Intel® FPGA SDK for OpenCL™ Pro Edition: Best Practices Guide

ID 683521
Date 3/28/2022
Public

A newer version of this document is available. Customers should click here to go to the newest version.

Document Table of Contents

1.1. FPGA Overview

Field-programmable gate arrays (FPGAs) are integrated circuits that you can configure repeatedly to perform an infinite number of functions.
An FPGA consists of several small computational units. Custom datapaths can be built directly into the fabric by programming the compute units and connecting them as shown in the following figure. Data flow is programmed directly into the architecture.
Figure 1. FPGA Architecture

With FPGAs, low-level operations like bit masking, shifting, and addition are all configurable. Also, you can assemble these operations in any order. To implement computation pipelines, FPGAs integrate combinations of lookup tables (LUTs), registers, on-chip memories, and arithmetic hardware (for example, digital signal processor (DSP) blocks) through a network of reconfigurable connections. As a result, FPGAs achieve a high level of programmability. LUTs are responsible for implementing various logic functions. For example, reprogramming a LUT can change an operation from a bit-wise AND logic function to a bit-wise XOR logic function.

The key benefit of using FPGAs for algorithm acceleration is that they support wide, heterogeneous and unique pipeline implementations. This characteristic is in contrast to many different types of processing units such as symmetric multiprocessors, DSPs, and graphics processing units (GPUs). In these types of devices, parallelism is achieved by replicating the same generic computation hardware multiple times. In FPGAs, however, you can achieve parallelism by duplicating only the logic that your algorithm exercises.

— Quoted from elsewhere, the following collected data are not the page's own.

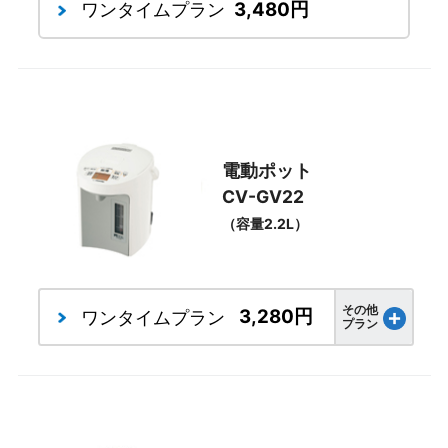
3,480円
ワンタイムプラン
電動ポット
CV-GV22
（容量2.2L）
その他
3,280円
ワンタイム
プラン
プラン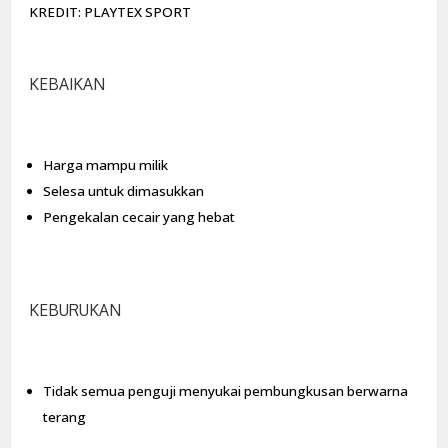
KREDIT: PLAYTEX SPORT
KEBAIKAN
Harga mampu milik
Selesa untuk dimasukkan
Pengekalan cecair yang hebat
KEBURUKAN
Tidak semua penguji menyukai pembungkusan berwarna
terang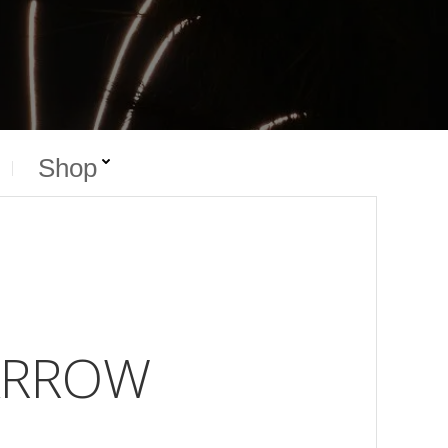
Shop
ARROW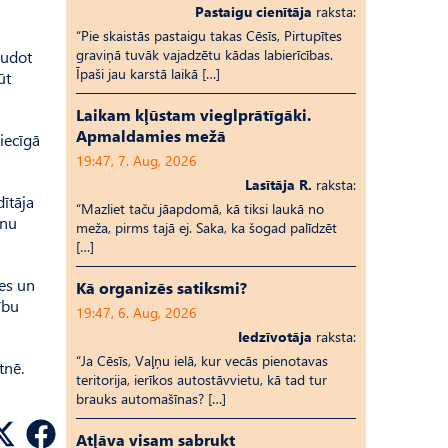
Pastaigu cienītāja
raksta:
“Pie skaistās pastaigu takas Cēsīs, Pirtupītes
graviņā tuvāk vajadzētu kādas labierīcības.
audot
Īpaši jau karstā laikā […]
ūt
Laikam kļūstam vieglprātīgāki.
Apmaldamies mežā
iecīgā
19:47, 7. Aug, 2026
Lasītāja R.
raksta:
dītāja
“Mazliet taču jāapdomā, kā tiksi laukā no
anu
meža, pirms tajā ej. Saka, ka šogad palīdzēt
[…]
les un
Kā organizēs satiksmi?
ību
19:47, 6. Aug, 2026
Iedzīvotāja
raksta:
“Ja Cēsīs, Vaļņu ielā, kur vecās pienotavas
tnē.
teritorija, ierīkos autostāvvietu, kā tad tur
brauks automašīnas? […]
Atļāva visam sabrukt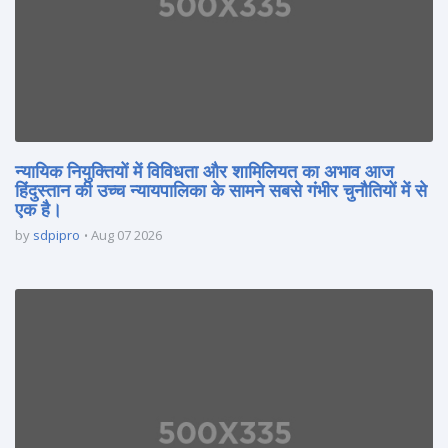
न्यायिक नियुक्तियों में विविधता और शामिलियत का अभाव आज
हिंदुस्तान की उच्च न्यायपालिका के सामने सबसे गंभीर चुनौतियों में से
एक है।
by
sdpipro
Aug 07 2026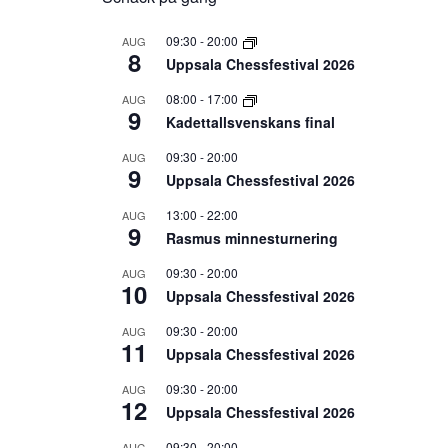
09:30
-
20:00
AUG
8
Uppsala Chessfestival 2026
08:00
-
17:00
AUG
9
Kadettallsvenskans final
09:30
-
20:00
AUG
9
Uppsala Chessfestival 2026
13:00
-
22:00
AUG
9
Rasmus minnesturnering
09:30
-
20:00
AUG
10
Uppsala Chessfestival 2026
09:30
-
20:00
AUG
11
Uppsala Chessfestival 2026
09:30
-
20:00
AUG
12
Uppsala Chessfestival 2026
09:30
-
20:00
AUG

A processor implements an instruction set that limits the amount of work it can perform each clock cycle. For example, most processors do not have a dedicated instruction that can execute the following C code:

E = (((A + B) ^ C) & D) >> 2;

Without a dedicated instruction for this C code example, a CPU, DSP, or GPU must execute multiple instructions to perform the operation. In contrast, you may think of an FPGA as a hardware platform that can implement any instruction set that your software algorithm requires. You can configure an FPGA to perform a sequence of operations that implements the code example above in a single clock cycle. An FPGA implementation connects specialized addition hardware with a LUT that performs the bit-wise XOR and AND operations. The device then uses its programmable connections to perform a right shift by two bits without consuming any hardware resources. The result of this operation then becomes a part of subsequent operations to form complex pipelines.